Es ist ein ungewohntes Bild: Im Innenhof des Landtags hat am Mittwochvormittag ein Notarztwagen geparkt. Die Türen stehen offen, einige Abgeordnete drum herum diskutieren – auch zwei Sanitäter sind da. Die Rettungskräfte versuchen den Mitgliedern des Innenausschusses zu veranschaulichen, wie Tele-Medizin im Notfall-Einsatz unterstützen kann.
Die ersten Tele-Notärzte sind bereits in Teilen Niederbayerns im Einsatz. Pro Tag gibt es derzeit laut Staatsregierung sieben bis acht Einsätze. Das ist nur der Anfang. Denn: "Es funktioniert sehr gut", sagt Sandro Kirchner, CSU-Staatssekretär im Innenministerium.
Wie funktioniert der Tele-Notarzt-Einsatz?
Das Prinzip Tele-Notarzt geht so: Entscheidet sich die Leitstelle nach einem Notruf für den Tele-Notarzt, fährt ein Rettungswagen mit zwei Einsatzkräften – Rettungs- oder Notfallsanitäter – zum Patienten. Die Fahrzeuge sind mit spezieller, digitaler Technik ausgestattet: mit Kamera, Tablet, Headset, Raummikrofon und Lautsprecheranlage sowie einem ausklappbaren Monitor. Dazu ein 5G-WLAN-Router inklusive zweier Modems und unterschiedlichen SIM-Karten für eine möglichst sichere Internetverbindung.

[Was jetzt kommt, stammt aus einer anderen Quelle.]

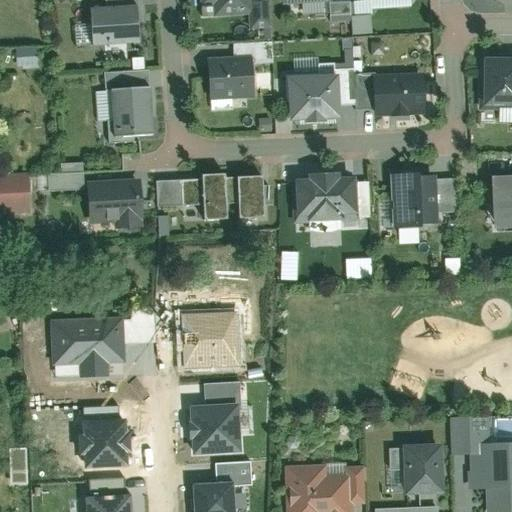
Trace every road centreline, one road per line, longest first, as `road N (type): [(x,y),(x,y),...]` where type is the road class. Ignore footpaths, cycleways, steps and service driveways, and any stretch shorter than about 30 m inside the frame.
road 1 (residential): [(170,0),(177,136),(199,152),(432,142),(456,117)]
road 2 (residential): [(161,511),(154,380)]
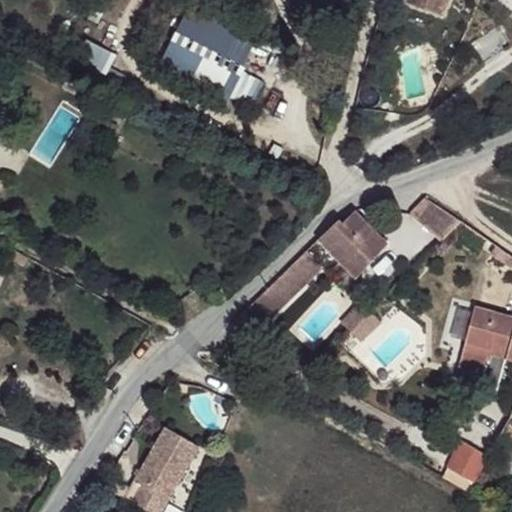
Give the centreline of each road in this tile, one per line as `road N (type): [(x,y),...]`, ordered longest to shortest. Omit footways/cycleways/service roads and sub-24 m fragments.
road 1 (tertiary): [(46,511),(133,372),(212,316),(337,206)]
road 2 (residential): [(337,206),(336,137),(377,0)]
road 3 (tertiary): [(337,206),(511,138)]
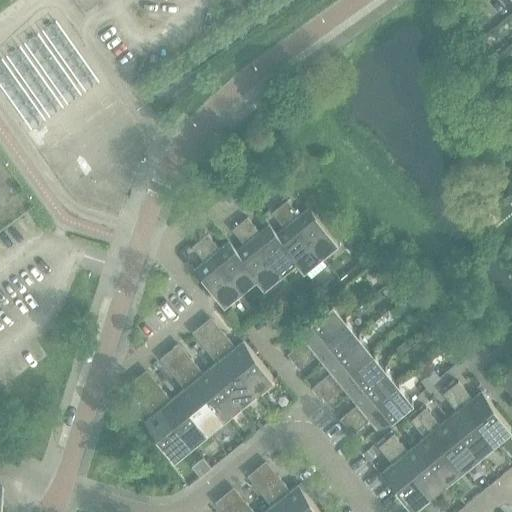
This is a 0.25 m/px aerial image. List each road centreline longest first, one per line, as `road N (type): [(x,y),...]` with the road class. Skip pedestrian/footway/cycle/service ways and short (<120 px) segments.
road 1 (unclassified): [(139,243),(173,159),(204,118),(356,0)]
road 2 (residential): [(100,368),(121,374),(206,307),(164,253)]
road 3 (residential): [(182,510),(288,427)]
road 4 (unclassified): [(100,368),(139,243)]
road 5 (unclassified): [(60,490),(100,368)]
road 6 (residential): [(259,193),(164,253)]
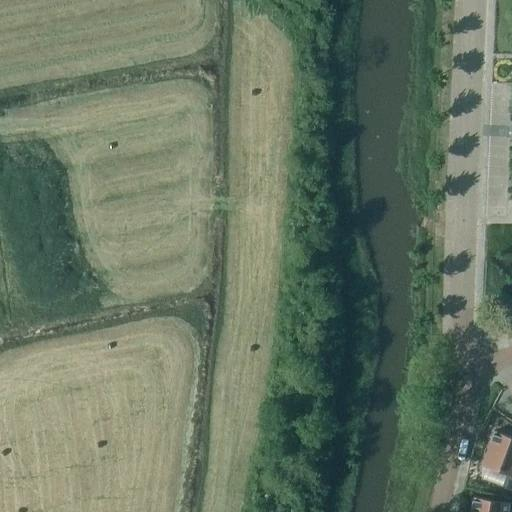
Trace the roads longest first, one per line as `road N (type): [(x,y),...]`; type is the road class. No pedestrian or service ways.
road 1 (unclassified): [(488,368),(461,329),(472,0)]
road 2 (residential): [(438,511),(463,408),(488,368)]
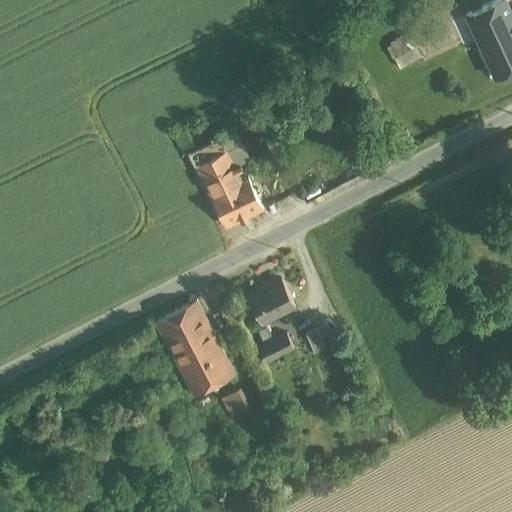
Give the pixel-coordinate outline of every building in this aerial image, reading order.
[(505,0),(499,0),(467,14),(481,47),(511,32),(511,15),(505,0)] [(511,32),(481,47),(495,76),(511,68),(511,32)] [(411,35),(392,44),(398,55),(416,46),(411,35)] [(187,129),(176,134),(186,154),(197,149),(187,129)] [(242,178),(221,135),(203,145),(209,157),(196,163),(226,223),(263,204),(248,175),(242,178)] [(282,278),(248,295),(262,323),(296,306),(282,278)] [(197,299),(156,320),(176,360),(188,354),(183,344),(212,329),(197,299)] [(325,348),(317,328),(306,332),(314,353),(325,348)] [(235,373),(212,329),(183,344),(188,354),(176,360),(194,393),(235,373)] [(287,332),(258,347),(265,361),(294,347),(287,332)] [(232,414),(249,406),(239,387),(222,396),(232,414)]
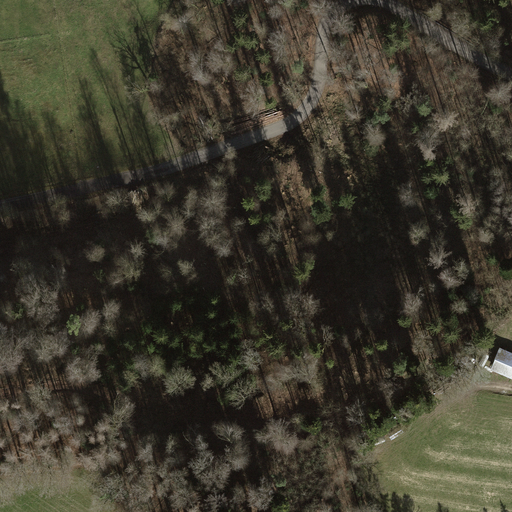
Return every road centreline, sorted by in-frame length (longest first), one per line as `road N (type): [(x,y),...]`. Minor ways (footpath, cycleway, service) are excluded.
road 1 (unclassified): [(346,0),(319,33),(311,82),(283,122),(169,168),(0,204)]
road 2 (unclassified): [(511,76),(373,0)]
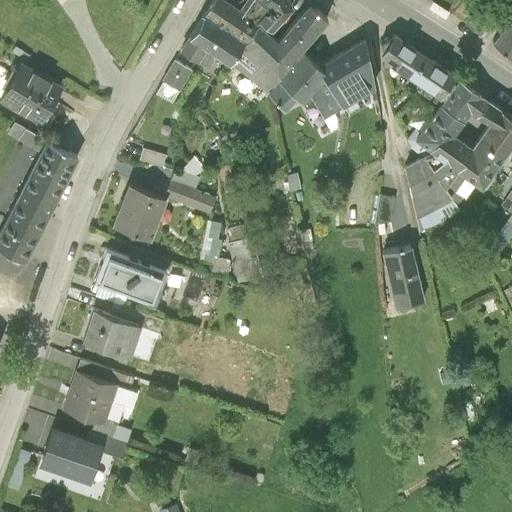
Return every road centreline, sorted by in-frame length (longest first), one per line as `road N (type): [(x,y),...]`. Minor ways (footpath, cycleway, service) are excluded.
road 1 (unclassified): [(0,444),(92,167),(190,0)]
road 2 (tertiary): [(373,0),(511,90)]
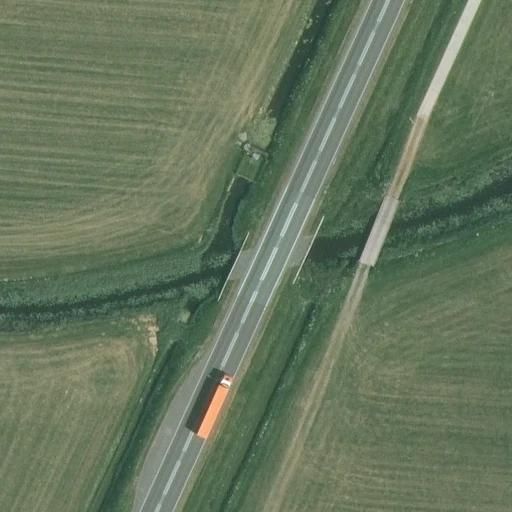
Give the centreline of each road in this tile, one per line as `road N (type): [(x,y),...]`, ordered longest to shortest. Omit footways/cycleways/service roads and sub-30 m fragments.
road 1 (trunk): [(155,511),(386,0)]
road 2 (track): [(364,266),(475,0)]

Ist dann vor Ort die Expertise und Begleitung eines Arztes nötig, so wird dieser über die Technik aus der Zentralstelle hinzugezogen. Der Vorteil: Notärzte würden durch die sonst oft weiten Wege weniger Zeit verlieren – und könnten am Ende deutlich mehr Patienten helfen, als wenn sie an ein Rettungsfahrzeug gebunden seien, erklärt Staatssekretär Kirchner im Innenausschuss des Landtags. Das sei wichtig, so der CSU-Politiker, denn "die Ressource Notarzt ist knapp". Die Tele-Medizin sei "die Antwort auf den Notarztmangel", gerade im ländlichen Raum.
Was sagen die Praktiker?
Notfallsanitäter Julian Fabi bestätigt, dass die Einsätze bislang gut geklappt hätten. Zwar sei es schon "erst mal eine Umstellung" gewesen. Aber: Es sei "Übungssache" mit der Technik umzugehen und gelinge "immer besser". Er stehe voll hinter dem Modell Tele-Notarzt. Auch die oft leidige Dokumentation empfinde er "nicht als eine Riesenzusatzbelastung", so Fabi.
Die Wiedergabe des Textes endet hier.